= Katherine Jerkovic =

Canadian film director

Katherine Jerkovic is a Canadian film director. Her debut feature film, Roads in February (Les routes en février), won the Toronto International Film Festival Award for Best Canadian First Feature Film at the 2018 Toronto International Film Festival. Her second feature, titled Coyote, also opened at TIFF in 2022 and has received several awards.

Of Croatian, Uruguayan and Argentine descent, Jerkovic grew up in Belgium and Uruguay before moving at age 18 to Montreal, where she studied film at Concordia University. She directed the short films Atlas sur l'aube in 2004 and The Winter's Keeper (Le gardien d'hiver) in 2010 before directing Roads in February.

The film was named to the Toronto International Film Festival's year-end Canada's Top Ten list for 2018, and Jerkovic won the Vancouver Film Critics Circle's "One to Watch" award at the Vancouver Film Critics Circle Awards 2018. She was also a nominee for Best Director and Best Screenplay. Her second narrative feature, titled Coyote, began shooting in fall 2021. It premiered at the 2022 Toronto International Film Festival and was awarded Best Canadian Feature and Best Actor (Jorge Martinez Colorado) at the Whistler Film festival. It had its US premiere at the Santa Barbara International Film Festival in competition and won Best Narrative Feature and Best Actor (Jorge Martinez Colorado) at the Brooklyn Film Festival.
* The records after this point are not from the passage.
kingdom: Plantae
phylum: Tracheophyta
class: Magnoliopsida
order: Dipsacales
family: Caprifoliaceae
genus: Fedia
It has gathered awards for best narrative feature is other festivals such as the Venice Film Week, the Brussels Independent Film Festival and Hong Kong Art House Film festival. She is currently developing her third feature, an English language drama blending social realism and the supernatural genre. The project has been selected to participate in the Whistler Festival Screenwriters Lab in 2023.